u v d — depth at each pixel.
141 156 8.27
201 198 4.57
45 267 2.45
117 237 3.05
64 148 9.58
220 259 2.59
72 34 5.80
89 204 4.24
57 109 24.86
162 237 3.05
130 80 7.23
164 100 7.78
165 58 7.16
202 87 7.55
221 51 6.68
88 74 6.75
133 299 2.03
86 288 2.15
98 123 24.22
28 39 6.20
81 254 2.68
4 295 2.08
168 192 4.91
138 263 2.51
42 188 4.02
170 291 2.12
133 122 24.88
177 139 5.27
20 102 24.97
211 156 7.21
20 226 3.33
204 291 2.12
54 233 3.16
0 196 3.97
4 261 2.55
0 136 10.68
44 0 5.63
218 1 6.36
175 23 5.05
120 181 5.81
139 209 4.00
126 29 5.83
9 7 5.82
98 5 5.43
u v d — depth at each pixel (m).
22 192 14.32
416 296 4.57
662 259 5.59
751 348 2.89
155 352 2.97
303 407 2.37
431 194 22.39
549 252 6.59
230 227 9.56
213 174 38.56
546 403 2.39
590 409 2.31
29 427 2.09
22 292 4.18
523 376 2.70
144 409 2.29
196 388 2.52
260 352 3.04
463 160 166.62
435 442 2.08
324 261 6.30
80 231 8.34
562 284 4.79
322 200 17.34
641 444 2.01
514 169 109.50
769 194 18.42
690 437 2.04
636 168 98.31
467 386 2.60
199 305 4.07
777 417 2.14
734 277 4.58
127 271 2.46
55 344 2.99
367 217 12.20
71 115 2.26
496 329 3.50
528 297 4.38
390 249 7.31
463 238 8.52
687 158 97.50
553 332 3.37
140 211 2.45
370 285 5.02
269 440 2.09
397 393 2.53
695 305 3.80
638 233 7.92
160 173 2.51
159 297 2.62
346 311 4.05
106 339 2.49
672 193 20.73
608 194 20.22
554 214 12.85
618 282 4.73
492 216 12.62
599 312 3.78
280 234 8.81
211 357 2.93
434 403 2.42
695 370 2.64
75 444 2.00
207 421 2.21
= = = = = = =
▶ _TASK OBJECTIVE_: Looking at the records above, return exactly the lines from the line with "133 299 2.03" to the line with "416 296 4.57", both ends included.

▶ _RESPONSE_:
133 299 2.03
86 288 2.15
98 123 24.22
28 39 6.20
81 254 2.68
4 295 2.08
168 192 4.91
138 263 2.51
42 188 4.02
170 291 2.12
133 122 24.88
177 139 5.27
20 102 24.97
211 156 7.21
20 226 3.33
204 291 2.12
54 233 3.16
0 196 3.97
4 261 2.55
0 136 10.68
44 0 5.63
218 1 6.36
175 23 5.05
120 181 5.81
139 209 4.00
126 29 5.83
9 7 5.82
98 5 5.43
u v d — depth at each pixel (m).
22 192 14.32
416 296 4.57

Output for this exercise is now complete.